The Thunder Horse project (Mississippi Canyon, 250 thousand b/d) has been delayed until the end of 2008. BP's massive semi-submersible production platform was left listing in the Gulf waters after the 2005 hurricanes. Cracked manifolds created more woes, as BP attempts to produce commercial oil (Chicago Tribune) using the world's deepest subsea collection of "pumps, wellheads, piping and gathering centers."
Thunder Horse's oil reservoir is nearly 5 miles below the water's surface. At that depth, oil will gush from the drill pipes at a temperature of 275 degrees Fahrenheit, under a metal-crunching 17,400 pounds per square inch of pressure. Those conditions can stress even the mixture of high-strength steel and alloy that make up the half-inch welds on the manifolds and pipes of the Thunder Horse oil fields... While the manifolds sat idle for a year after the platform tilted, the crushing pressure at the bottom of the sea forced hydrogen atoms into the mix of steel and high-strength alloy that made up the welds. The hydrogen caused the metal to become brittle, and when water was forced through the piping during the restart testing, the welds failed.
As BP diagnosed the problem, they notified Shell, who was also planning to "submerge manifolds at
depths," of the possible problems. Although Thunder Horse is a technological marvel, there are consequences when you are doing things for the first time. In every large field examined here, there are significant concerns affecting the MMS's Committed Scenario.
What of the MMS's Full Potential Scenario? This risky projection is based on operator discoveries and undiscovered resources (graphic top, left). The Committed Scenario already includes projects in various Lower Tertiary plays, including Cascade and Chinook at Walker Ridge, and Great White, Silvertip and Tobago in Alaminos Canyon. Presumably, undeveloped discoveries in the same areas — e.g. Jack, St. Malo and Das Bump at Walker Ridge — make up the bulk of the higher production levels in the Full Potential Scenario, which reaches 2 million b/d in 2011 and declines thereafter when undiscovered resources are excluded. The MMS makes a number of unwarranted assumptions — e.g. "Projects with discovered resource volumes over 200 MMBOE are assumed to reach peak production in their second year, sustain that peak rate for a total of 4 years, then decline exponentially at 12 percent from that time forward" — in light of the fact that fields like Mad Dog have underperformed and there is no production history for Lower Tertiary fields to draw upon.

Task brief: Print the part of the Gulf production text starting at "Thunder Horse's oil" and ending at "the welds failed.". The records that follow were drawn from a separate source and have no connection to the Gulf production text.

Dataset excerpts:

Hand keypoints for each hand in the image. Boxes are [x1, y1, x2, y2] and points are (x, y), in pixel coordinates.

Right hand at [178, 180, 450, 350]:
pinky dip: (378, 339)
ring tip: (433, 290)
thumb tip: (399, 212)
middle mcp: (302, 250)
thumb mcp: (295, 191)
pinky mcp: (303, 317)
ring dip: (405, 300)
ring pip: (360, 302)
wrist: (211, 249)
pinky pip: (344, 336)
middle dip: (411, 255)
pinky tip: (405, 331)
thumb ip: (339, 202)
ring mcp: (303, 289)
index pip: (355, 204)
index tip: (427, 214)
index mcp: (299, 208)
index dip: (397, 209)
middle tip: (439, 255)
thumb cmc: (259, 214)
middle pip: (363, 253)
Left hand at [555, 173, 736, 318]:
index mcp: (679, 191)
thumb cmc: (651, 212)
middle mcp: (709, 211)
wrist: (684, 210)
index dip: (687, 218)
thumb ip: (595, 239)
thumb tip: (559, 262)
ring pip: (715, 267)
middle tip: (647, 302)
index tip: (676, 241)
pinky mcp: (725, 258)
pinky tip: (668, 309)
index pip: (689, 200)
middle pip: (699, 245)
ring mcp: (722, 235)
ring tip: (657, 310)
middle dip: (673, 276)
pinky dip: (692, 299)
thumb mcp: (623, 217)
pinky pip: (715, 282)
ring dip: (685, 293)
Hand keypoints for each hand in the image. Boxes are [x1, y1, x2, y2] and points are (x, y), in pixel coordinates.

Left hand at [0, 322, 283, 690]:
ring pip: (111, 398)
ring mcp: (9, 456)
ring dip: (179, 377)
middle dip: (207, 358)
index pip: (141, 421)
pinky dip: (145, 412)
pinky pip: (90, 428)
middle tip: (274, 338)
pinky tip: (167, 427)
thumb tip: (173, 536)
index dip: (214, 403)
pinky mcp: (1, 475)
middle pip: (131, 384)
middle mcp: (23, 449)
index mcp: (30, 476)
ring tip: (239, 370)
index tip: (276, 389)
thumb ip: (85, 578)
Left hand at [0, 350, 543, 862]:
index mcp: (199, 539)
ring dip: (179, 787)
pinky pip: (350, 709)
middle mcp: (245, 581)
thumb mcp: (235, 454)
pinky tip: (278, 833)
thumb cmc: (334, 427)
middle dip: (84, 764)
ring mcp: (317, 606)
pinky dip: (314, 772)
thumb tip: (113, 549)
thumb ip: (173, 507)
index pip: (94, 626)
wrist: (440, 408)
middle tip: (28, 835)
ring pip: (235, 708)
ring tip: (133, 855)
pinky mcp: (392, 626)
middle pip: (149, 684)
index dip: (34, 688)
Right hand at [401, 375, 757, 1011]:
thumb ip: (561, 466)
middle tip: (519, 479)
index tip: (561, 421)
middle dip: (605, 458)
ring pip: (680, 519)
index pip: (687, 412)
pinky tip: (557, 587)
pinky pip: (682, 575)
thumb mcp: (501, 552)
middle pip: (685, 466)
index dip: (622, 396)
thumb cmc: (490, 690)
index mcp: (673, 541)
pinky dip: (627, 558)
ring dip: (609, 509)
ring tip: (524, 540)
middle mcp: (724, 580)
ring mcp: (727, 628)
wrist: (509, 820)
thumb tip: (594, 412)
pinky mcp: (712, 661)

Finished task:
Thunder Horse's oil reservoir is nearly 5 miles below the water's surface. At that depth, oil will gush from the drill pipes at a temperature of 275 degrees Fahrenheit, under a metal-crunching 17,400 pounds per square inch of pressure. Those conditions can stress even the mixture of high-strength steel and alloy that make up the half-inch welds on the manifolds and pipes of the Thunder Horse oil fields... While the manifolds sat idle for a year after the platform tilted, the crushing pressure at the bottom of the sea forced hydrogen atoms into the mix of steel and high-strength alloy that made up the welds. The hydrogen caused the metal to become brittle, and when water was forced through the piping during the restart testing, the welds failed.